One of those pieces I wish I’d written! Daniel Luban responds to the Beinart piece by analyzing the Israel lobby’s effort to replace young Jews who don’t care about Israel with evangelical Christians:
I think that both supporters of Christian Zionism like [Walter Russell] Mead and critics like [Matt] Yglesias underestimate just how crucial support within the educated and affluent liberal mainstream of American Jewry has been in sustaining the special relationship; as a result, they overestimate the extent to which growing Christian Zionist support can unproblematically substitute for dwindling Jewish support. This is a case where merely looking at crude poll numbers, as Mead is fond of doing, can mislead us. For one thing, they show only breadth of support, not depth. It may be that large numbers of Christians are willing to answer “yes” to the poll question “do you support Israel?”, but this tells us very little about levels of actual commitment translating into political action. Some, like John Hagee and his followers, are no doubt exceptionally committed to the Greater Israel project, but they are by all indications a minority even among conservative evangelicals.

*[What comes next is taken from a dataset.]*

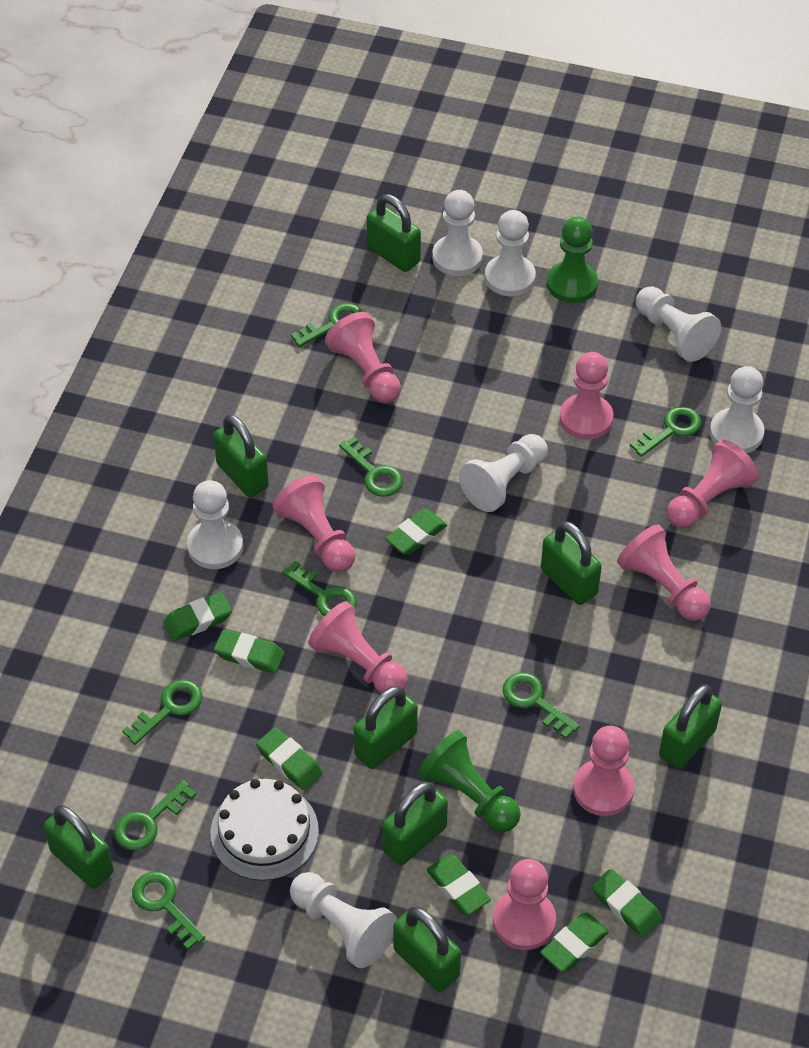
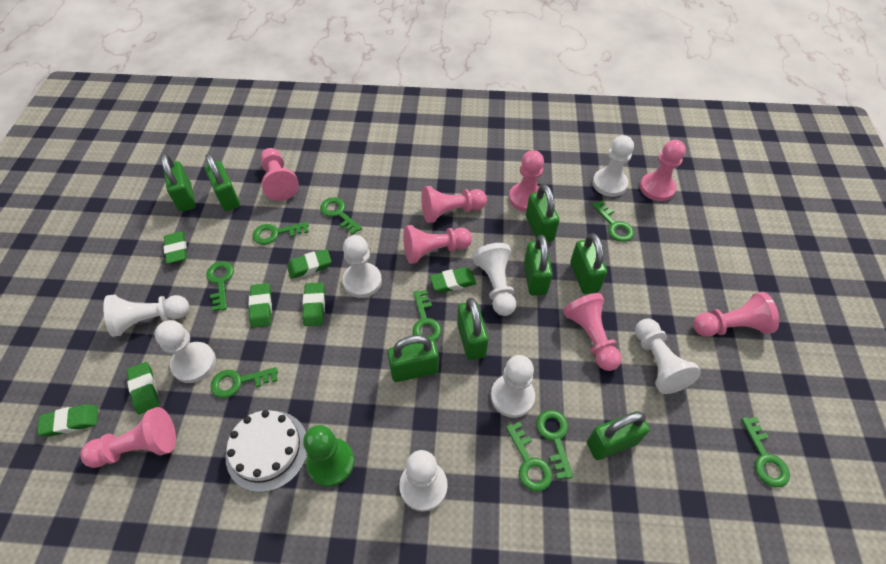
green key: [114,780,196,851] [122,680,202,745] [132,871,205,950] [282,561,357,616] [291,303,363,347] [339,437,403,497] [502,673,580,739] [630,406,701,457] = 8 -> [206,261,234,311] [211,367,278,398] [253,222,309,245] [320,197,362,235] [413,290,442,341] [506,422,553,492] [536,410,573,479] [592,200,634,242] [741,417,790,487] = 9
green pawn: [418,730,521,832] [547,216,598,303] = 2 -> [303,425,354,487] = 1
white pawn: [187,480,243,569] [290,872,397,968] [432,190,483,276] [459,434,548,512] [485,210,536,296] [636,286,721,362] [710,366,764,453] = 7 -> [103,294,189,337] [155,320,216,383] [342,235,382,298] [399,450,448,512] [472,243,516,316] [491,355,535,418] [593,135,634,197] [635,318,701,394] = 8

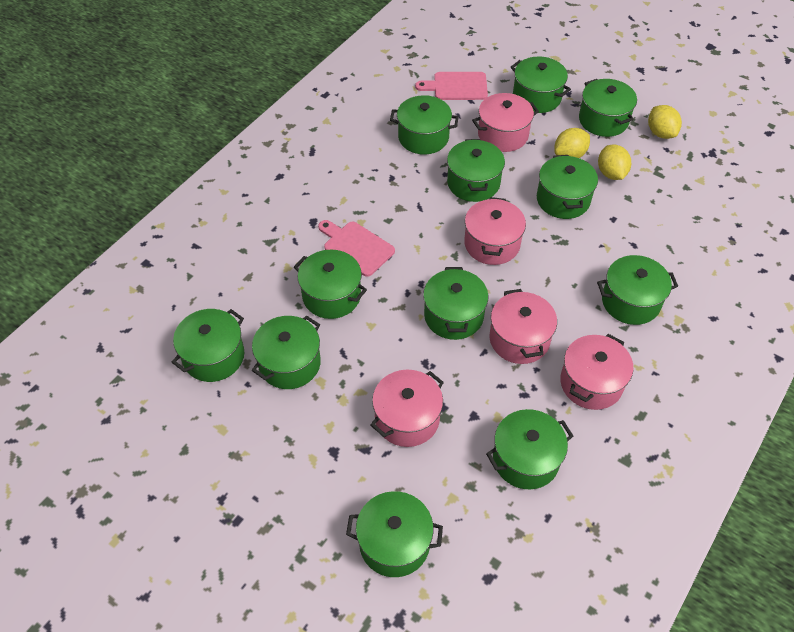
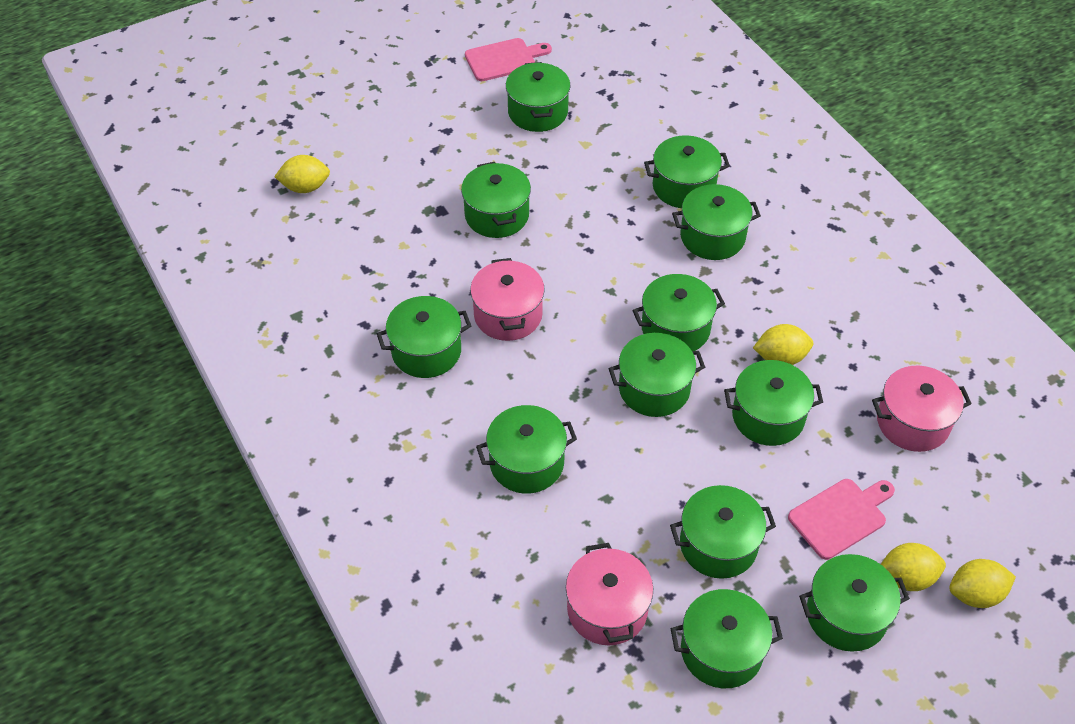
pink pot: [370,370,444,447] [464,197,526,265] [472,93,539,152] [489,289,557,364] [560,334,633,410] = 5 -> [470,258,545,341] [566,543,653,645] [872,366,972,452] = 3
yellow lemon: [554,128,590,158] [598,145,631,180] [648,105,682,139] = 3 -> [274,155,330,193] [753,324,813,365] [881,543,946,591] [949,559,1016,608] = 4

But more importantly, poll numbers fail to indicate influence. U.S. support for Israel has never been about the raw number of Israel’s supporters, but rather the fact that these supporters tended to make up an enormous part of the American political, intellectual, and economic elite. It was this influence, not raw numbers, that helped the Jewish community spearhead what Alan Dershowitz called “perhaps the most effective lobbying and fund-raising effort in the history of democracy.”
Everyone knows that Luban is right. It’s obvious. Giving the Christian Zionists any kind of parity politically on this issue is an intellectual evasion, or an effort to shift blame for our unevenhanded policy.